Task directions: Which lines of the data contain the string "ArGUI"? Show each of them.

Information supplied:
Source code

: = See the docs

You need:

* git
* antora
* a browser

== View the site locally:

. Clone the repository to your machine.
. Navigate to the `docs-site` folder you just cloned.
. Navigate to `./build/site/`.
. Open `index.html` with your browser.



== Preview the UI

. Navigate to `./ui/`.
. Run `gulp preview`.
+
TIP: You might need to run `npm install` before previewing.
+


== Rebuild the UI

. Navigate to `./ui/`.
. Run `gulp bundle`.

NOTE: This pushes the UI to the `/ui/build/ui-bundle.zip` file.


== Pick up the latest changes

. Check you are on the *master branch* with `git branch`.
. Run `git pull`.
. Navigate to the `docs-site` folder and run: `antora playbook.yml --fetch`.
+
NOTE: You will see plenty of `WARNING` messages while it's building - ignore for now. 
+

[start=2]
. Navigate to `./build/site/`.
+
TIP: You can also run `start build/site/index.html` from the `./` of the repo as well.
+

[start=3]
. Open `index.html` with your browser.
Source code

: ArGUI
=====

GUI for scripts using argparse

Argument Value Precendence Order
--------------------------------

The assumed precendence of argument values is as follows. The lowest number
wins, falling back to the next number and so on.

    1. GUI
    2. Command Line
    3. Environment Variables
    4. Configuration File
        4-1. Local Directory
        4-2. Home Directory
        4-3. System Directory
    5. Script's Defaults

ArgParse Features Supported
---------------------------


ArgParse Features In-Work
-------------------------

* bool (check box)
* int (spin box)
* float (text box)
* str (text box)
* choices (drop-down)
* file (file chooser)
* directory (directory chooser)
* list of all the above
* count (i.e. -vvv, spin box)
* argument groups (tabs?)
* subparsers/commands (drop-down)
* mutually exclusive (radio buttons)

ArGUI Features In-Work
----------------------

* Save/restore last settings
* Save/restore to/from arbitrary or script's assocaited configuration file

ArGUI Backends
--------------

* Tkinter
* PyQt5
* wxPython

Finished exercise:
: ArGUI
ArGUI Features In-Work
ArGUI Backends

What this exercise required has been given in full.